→ **Work task**:
Lines of the listing that contain "tolerance" need to be copied.
════
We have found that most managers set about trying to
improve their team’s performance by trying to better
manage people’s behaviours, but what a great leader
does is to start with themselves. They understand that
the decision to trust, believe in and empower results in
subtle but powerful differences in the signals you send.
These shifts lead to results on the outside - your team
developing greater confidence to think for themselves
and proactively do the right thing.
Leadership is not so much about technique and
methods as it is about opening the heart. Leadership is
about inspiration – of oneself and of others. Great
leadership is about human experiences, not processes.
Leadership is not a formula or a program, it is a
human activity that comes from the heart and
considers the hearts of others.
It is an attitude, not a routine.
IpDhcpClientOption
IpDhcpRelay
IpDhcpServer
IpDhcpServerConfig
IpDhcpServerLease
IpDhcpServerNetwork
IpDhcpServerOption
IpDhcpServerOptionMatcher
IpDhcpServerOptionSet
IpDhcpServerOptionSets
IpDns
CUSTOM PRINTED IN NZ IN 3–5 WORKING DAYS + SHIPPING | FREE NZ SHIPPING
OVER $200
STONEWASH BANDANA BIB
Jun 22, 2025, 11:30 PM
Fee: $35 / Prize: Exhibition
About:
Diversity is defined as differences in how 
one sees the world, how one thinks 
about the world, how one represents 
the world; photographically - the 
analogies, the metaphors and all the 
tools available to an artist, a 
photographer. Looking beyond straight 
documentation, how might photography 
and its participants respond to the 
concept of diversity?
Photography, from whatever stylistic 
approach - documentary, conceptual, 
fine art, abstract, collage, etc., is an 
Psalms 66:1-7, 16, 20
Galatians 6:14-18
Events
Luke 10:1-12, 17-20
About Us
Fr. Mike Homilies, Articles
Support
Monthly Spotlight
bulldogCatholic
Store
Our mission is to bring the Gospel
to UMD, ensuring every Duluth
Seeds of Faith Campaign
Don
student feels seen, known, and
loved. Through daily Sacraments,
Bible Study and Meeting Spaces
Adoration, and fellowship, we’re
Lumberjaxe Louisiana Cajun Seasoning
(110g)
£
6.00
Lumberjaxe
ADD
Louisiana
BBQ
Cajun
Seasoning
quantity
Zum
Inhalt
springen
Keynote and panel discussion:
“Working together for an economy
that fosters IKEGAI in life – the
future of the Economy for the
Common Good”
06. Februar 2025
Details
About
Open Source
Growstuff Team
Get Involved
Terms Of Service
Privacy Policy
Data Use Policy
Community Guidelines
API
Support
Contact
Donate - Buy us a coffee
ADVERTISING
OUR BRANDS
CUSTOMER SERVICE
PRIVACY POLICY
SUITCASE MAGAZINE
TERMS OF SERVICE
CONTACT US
════
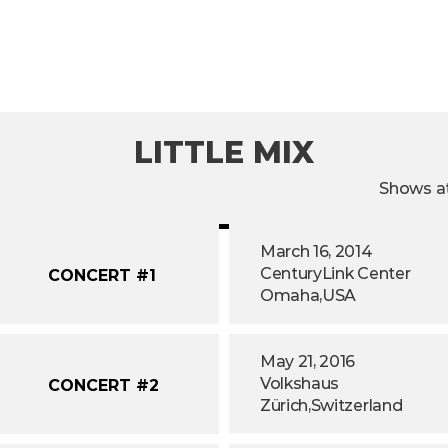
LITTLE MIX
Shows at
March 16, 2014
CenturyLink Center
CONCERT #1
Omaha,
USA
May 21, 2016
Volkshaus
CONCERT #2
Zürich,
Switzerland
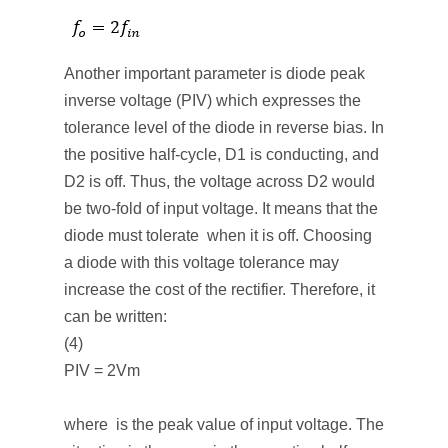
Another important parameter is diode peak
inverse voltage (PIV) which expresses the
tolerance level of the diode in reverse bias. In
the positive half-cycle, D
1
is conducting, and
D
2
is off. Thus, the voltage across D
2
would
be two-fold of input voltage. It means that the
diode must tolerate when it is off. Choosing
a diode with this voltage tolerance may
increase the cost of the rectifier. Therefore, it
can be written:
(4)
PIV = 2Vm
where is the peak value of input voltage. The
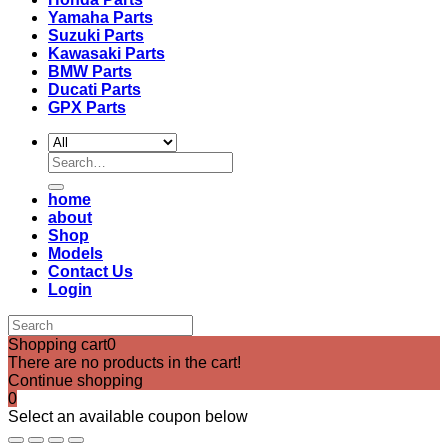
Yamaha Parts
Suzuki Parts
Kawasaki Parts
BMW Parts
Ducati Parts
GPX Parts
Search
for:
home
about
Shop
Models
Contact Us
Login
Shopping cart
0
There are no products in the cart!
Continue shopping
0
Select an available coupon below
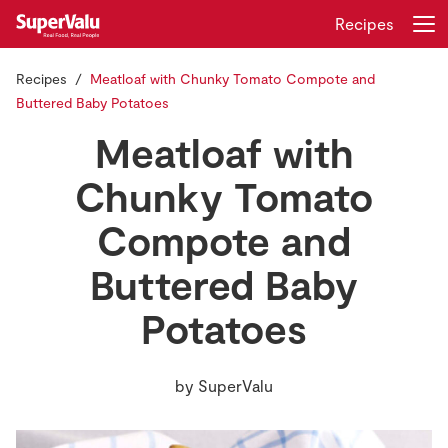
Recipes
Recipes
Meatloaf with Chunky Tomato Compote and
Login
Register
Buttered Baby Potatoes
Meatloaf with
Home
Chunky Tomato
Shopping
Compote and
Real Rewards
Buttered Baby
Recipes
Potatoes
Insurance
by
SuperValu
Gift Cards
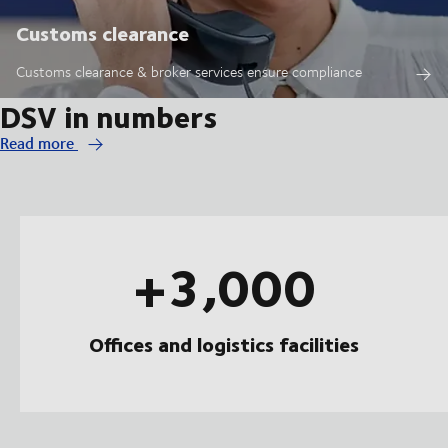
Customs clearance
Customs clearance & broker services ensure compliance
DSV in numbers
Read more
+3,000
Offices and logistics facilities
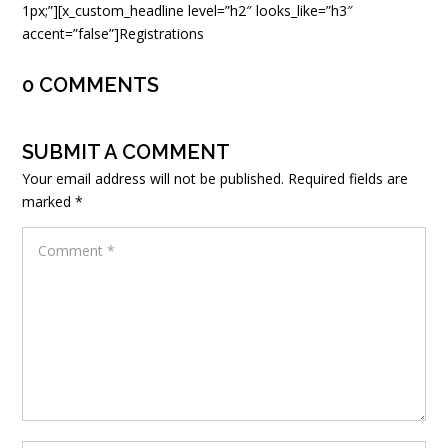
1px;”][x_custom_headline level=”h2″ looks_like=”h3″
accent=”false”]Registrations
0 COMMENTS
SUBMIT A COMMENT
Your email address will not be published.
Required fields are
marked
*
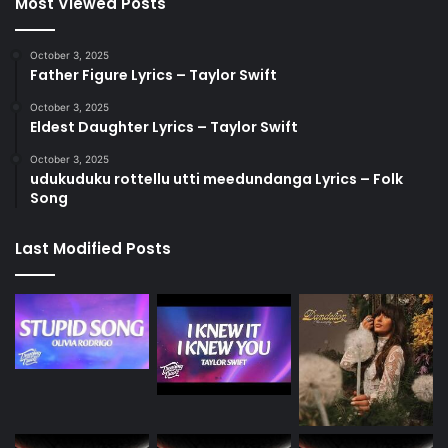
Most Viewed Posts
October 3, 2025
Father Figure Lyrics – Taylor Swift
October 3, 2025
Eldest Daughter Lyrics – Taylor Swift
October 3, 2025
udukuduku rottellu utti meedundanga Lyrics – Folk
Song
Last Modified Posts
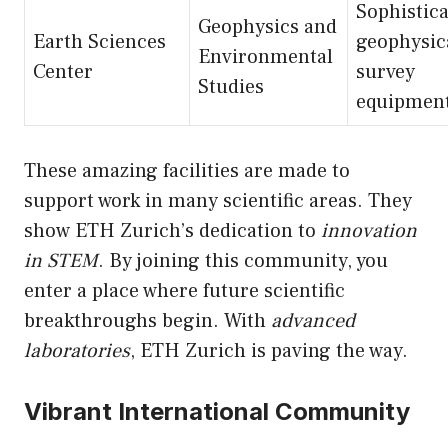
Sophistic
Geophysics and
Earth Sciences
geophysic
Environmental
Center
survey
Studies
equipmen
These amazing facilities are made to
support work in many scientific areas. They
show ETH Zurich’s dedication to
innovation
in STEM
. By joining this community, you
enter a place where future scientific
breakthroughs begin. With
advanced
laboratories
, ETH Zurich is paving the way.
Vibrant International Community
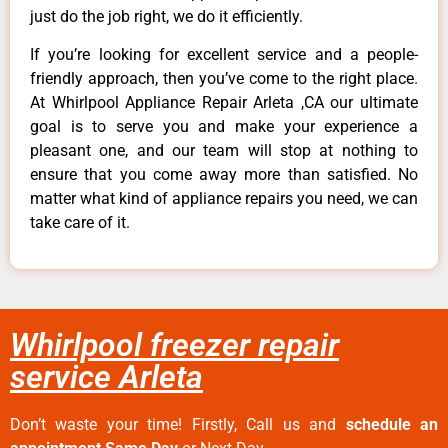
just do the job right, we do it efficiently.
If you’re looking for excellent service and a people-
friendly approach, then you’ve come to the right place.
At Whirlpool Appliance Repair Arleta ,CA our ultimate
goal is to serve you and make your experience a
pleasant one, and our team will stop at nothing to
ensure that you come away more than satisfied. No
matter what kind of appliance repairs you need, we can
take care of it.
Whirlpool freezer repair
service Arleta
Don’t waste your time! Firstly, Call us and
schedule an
════
→ **Reply to the task**:
tolerance level of the diode in reverse bias. In
a diode with this voltage tolerance may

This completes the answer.